Work request: The result should be every line of the listing that contains "Right".

---

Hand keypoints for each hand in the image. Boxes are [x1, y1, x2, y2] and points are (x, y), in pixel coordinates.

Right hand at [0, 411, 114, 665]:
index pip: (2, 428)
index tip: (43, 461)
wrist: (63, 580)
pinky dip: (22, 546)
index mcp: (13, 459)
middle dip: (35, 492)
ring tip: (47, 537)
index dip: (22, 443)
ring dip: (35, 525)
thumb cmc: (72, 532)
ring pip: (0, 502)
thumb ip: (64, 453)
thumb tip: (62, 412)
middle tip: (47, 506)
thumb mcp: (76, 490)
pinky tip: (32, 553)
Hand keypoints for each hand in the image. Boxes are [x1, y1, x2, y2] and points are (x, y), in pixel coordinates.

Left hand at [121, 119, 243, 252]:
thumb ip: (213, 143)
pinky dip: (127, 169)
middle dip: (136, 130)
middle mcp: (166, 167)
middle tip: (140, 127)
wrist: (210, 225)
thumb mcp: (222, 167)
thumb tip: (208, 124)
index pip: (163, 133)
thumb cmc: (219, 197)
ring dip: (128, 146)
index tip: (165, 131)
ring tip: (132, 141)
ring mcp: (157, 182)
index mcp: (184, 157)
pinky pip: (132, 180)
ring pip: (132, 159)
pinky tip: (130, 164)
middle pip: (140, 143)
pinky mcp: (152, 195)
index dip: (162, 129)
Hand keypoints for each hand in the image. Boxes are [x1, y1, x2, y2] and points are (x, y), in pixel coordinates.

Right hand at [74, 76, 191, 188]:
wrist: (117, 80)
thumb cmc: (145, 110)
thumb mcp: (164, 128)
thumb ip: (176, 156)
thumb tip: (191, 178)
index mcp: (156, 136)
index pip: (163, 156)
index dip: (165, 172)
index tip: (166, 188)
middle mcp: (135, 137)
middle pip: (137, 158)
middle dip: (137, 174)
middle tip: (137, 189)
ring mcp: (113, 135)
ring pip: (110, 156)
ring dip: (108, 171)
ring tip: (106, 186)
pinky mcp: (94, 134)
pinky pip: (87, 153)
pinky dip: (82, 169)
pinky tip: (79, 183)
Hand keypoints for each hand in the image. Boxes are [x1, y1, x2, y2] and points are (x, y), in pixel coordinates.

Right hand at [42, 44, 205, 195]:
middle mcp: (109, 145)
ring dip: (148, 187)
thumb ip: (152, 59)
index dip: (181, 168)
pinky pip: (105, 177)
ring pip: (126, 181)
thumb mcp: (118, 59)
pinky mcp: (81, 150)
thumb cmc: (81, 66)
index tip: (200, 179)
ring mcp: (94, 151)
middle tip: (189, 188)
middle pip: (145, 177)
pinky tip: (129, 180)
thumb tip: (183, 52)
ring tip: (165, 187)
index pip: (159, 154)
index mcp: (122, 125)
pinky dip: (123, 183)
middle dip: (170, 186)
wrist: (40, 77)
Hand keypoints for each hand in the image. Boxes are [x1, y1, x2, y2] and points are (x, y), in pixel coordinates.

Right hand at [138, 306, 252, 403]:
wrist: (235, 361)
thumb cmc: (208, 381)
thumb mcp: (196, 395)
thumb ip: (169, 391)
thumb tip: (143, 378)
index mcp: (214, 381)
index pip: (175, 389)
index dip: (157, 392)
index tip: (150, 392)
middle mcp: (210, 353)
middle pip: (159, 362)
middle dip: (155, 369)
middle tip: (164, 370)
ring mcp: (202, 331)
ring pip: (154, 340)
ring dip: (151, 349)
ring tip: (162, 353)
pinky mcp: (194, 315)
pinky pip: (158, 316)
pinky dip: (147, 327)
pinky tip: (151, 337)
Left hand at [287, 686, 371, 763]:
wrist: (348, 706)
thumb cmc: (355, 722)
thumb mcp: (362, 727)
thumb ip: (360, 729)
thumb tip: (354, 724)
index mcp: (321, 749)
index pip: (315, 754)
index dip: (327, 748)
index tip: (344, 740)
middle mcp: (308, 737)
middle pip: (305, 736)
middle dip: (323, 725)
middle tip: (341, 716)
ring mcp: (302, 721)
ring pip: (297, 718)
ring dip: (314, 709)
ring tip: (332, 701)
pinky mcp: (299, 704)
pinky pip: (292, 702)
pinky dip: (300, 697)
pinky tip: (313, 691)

---

Exercise solution:
Right hand at [0, 411, 114, 665]:
Right hand at [74, 76, 191, 188]:
Right hand at [42, 44, 205, 195]:
Right hand at [138, 306, 252, 403]:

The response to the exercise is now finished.